Apasionado en todo, Antonio no pertenecía a los intelectuales eclesiásticos que oraban cuando el martirio los consumía, y cuando para él la discusión era parte de su martirio, la que llevaba a cuestas dotándola de más candela, la de Villa Francisca, el barrio en el que nació, hijo único de español y curazoleña triste, ella siempre aconsejando al hijo mientras tejía un paño como una Penélope tropical que, a veces, sin darse cuenta de que estaba en Ciudad Trujillo y de que era la madre del Premio Adonais de Poesía 1952, Toñito, como lo es también de un solo hijo, ahora ambos ubicados en la parte alta de aquella casa, perteneciente al misterio de dos plantas, de la calle Arzobispo Nouel, frente al hospital Padre Billini, que fuera, oh cosas del destino, en la que también pasé, (yo también hijo único) parte de mi infancia, donde antes vivieran en la misma mis tíos Américo Cruzado y Enriqueta Maggiolo de Cruzado (gracias a la cual Enrique es mi segundo nombre ), y mis primas Gilda y Alicia, ambas de grato recuerdo. Ellas despertaron en mí el amor por la música, completándose mi oído musical con sus ejercicios en la guitarra y el piano, y con las viejas canciones ejecutadas por mi tío Miquico. Alguna vez vi en la casa a su amigo el doctor Manuel Sánchez Acosta, (creo que había sido practicante en el cercano Hospital) quien dedicara uno de sus boleros a Alicia, y al parecer aprovechaba cierto tiempo libre para, sentado al piano, ejecutar algunas de sus canciones, y algunas de Agustín Lara.

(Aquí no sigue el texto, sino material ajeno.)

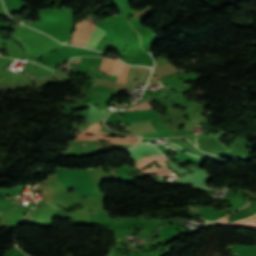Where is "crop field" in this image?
<instances>
[{"instance_id":"obj_13","label":"crop field","mask_w":256,"mask_h":256,"mask_svg":"<svg viewBox=\"0 0 256 256\" xmlns=\"http://www.w3.org/2000/svg\"><path fill=\"white\" fill-rule=\"evenodd\" d=\"M60 63H63V62H60ZM60 63H57V64H60Z\"/></svg>"},{"instance_id":"obj_1","label":"crop field","mask_w":256,"mask_h":256,"mask_svg":"<svg viewBox=\"0 0 256 256\" xmlns=\"http://www.w3.org/2000/svg\"><path fill=\"white\" fill-rule=\"evenodd\" d=\"M151 161H153V162L165 161V157L163 155H154V156L145 157V158H142V159L138 160L136 162V165L139 169H141V168L145 167L147 164H149ZM159 163L161 164V166L163 168L156 169L155 166L152 165L153 168L145 169L144 171H142V173L144 175L157 173V175H160V176H165V175H168V174L172 173L171 171H169L165 168L163 162H159Z\"/></svg>"},{"instance_id":"obj_7","label":"crop field","mask_w":256,"mask_h":256,"mask_svg":"<svg viewBox=\"0 0 256 256\" xmlns=\"http://www.w3.org/2000/svg\"><path fill=\"white\" fill-rule=\"evenodd\" d=\"M129 68V65H124L121 73H120V76L117 80V83H126V76H127V70Z\"/></svg>"},{"instance_id":"obj_9","label":"crop field","mask_w":256,"mask_h":256,"mask_svg":"<svg viewBox=\"0 0 256 256\" xmlns=\"http://www.w3.org/2000/svg\"><path fill=\"white\" fill-rule=\"evenodd\" d=\"M229 216L214 222L215 225H227Z\"/></svg>"},{"instance_id":"obj_14","label":"crop field","mask_w":256,"mask_h":256,"mask_svg":"<svg viewBox=\"0 0 256 256\" xmlns=\"http://www.w3.org/2000/svg\"><path fill=\"white\" fill-rule=\"evenodd\" d=\"M10 203H14V202H10Z\"/></svg>"},{"instance_id":"obj_2","label":"crop field","mask_w":256,"mask_h":256,"mask_svg":"<svg viewBox=\"0 0 256 256\" xmlns=\"http://www.w3.org/2000/svg\"><path fill=\"white\" fill-rule=\"evenodd\" d=\"M126 115L127 119H122L123 123L132 122V121H140V120H147L160 117L157 113H153L152 110H145V111H120Z\"/></svg>"},{"instance_id":"obj_3","label":"crop field","mask_w":256,"mask_h":256,"mask_svg":"<svg viewBox=\"0 0 256 256\" xmlns=\"http://www.w3.org/2000/svg\"><path fill=\"white\" fill-rule=\"evenodd\" d=\"M77 134V133H76ZM140 138L135 137H106V136H86L82 134H77L75 140H109L113 143H126V144H137Z\"/></svg>"},{"instance_id":"obj_11","label":"crop field","mask_w":256,"mask_h":256,"mask_svg":"<svg viewBox=\"0 0 256 256\" xmlns=\"http://www.w3.org/2000/svg\"><path fill=\"white\" fill-rule=\"evenodd\" d=\"M80 61H81V57H77L71 60V62H74V63H80Z\"/></svg>"},{"instance_id":"obj_5","label":"crop field","mask_w":256,"mask_h":256,"mask_svg":"<svg viewBox=\"0 0 256 256\" xmlns=\"http://www.w3.org/2000/svg\"><path fill=\"white\" fill-rule=\"evenodd\" d=\"M115 62H116V59L103 58L100 69H102L108 73H111Z\"/></svg>"},{"instance_id":"obj_6","label":"crop field","mask_w":256,"mask_h":256,"mask_svg":"<svg viewBox=\"0 0 256 256\" xmlns=\"http://www.w3.org/2000/svg\"><path fill=\"white\" fill-rule=\"evenodd\" d=\"M149 102H155L153 98L151 97H148L142 101H140L139 104H143V103H149ZM143 109H152L149 104H144V105H136V106H133L131 108H129L128 110H143Z\"/></svg>"},{"instance_id":"obj_15","label":"crop field","mask_w":256,"mask_h":256,"mask_svg":"<svg viewBox=\"0 0 256 256\" xmlns=\"http://www.w3.org/2000/svg\"><path fill=\"white\" fill-rule=\"evenodd\" d=\"M191 138H192V136H191ZM193 139V138H192Z\"/></svg>"},{"instance_id":"obj_8","label":"crop field","mask_w":256,"mask_h":256,"mask_svg":"<svg viewBox=\"0 0 256 256\" xmlns=\"http://www.w3.org/2000/svg\"><path fill=\"white\" fill-rule=\"evenodd\" d=\"M255 225H256V219H253V220H249L248 222L240 224V225H237V226L253 227Z\"/></svg>"},{"instance_id":"obj_12","label":"crop field","mask_w":256,"mask_h":256,"mask_svg":"<svg viewBox=\"0 0 256 256\" xmlns=\"http://www.w3.org/2000/svg\"><path fill=\"white\" fill-rule=\"evenodd\" d=\"M155 79H159L158 77H153V79L152 80H155Z\"/></svg>"},{"instance_id":"obj_10","label":"crop field","mask_w":256,"mask_h":256,"mask_svg":"<svg viewBox=\"0 0 256 256\" xmlns=\"http://www.w3.org/2000/svg\"><path fill=\"white\" fill-rule=\"evenodd\" d=\"M254 217H256V214H255V215H252V216H250V217H248V218H245V219H243V220L230 223L229 225L232 226V225H234V224H236V223H240V222H243V221H245V220L252 219V218H254Z\"/></svg>"},{"instance_id":"obj_4","label":"crop field","mask_w":256,"mask_h":256,"mask_svg":"<svg viewBox=\"0 0 256 256\" xmlns=\"http://www.w3.org/2000/svg\"><path fill=\"white\" fill-rule=\"evenodd\" d=\"M107 32H105L104 30H102L100 27H98L97 25L94 27V30L89 38V40L87 41V43L85 44V46L94 48L96 47V45L98 44L99 40L106 34Z\"/></svg>"}]
</instances>
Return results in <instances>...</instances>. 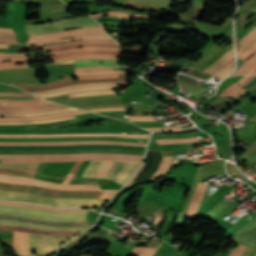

Yo descendía desde Villa Francisca a recibir las primeras letras en la Escuela Primaria (Anexa a la Normal de Señoritas Salome Ureña de Henríquez). Allá conocí a tres profesoras ilustres, Colombina Canario, Gracita Alsina, e Hilda Schott, y a la directora del plantel, Consuelo Nivar, una de las más acendradas conocedoras de la Pedagogía de la época. Colombina Canario pondría en mis manos mi primer diploma, ya sé leer, luego el de mi graduación como Licenciado en la Universidad de Santo Domingo el cual respira extraviado en el cumulo de papeles que conservo de mis esfuerzos intelectuales.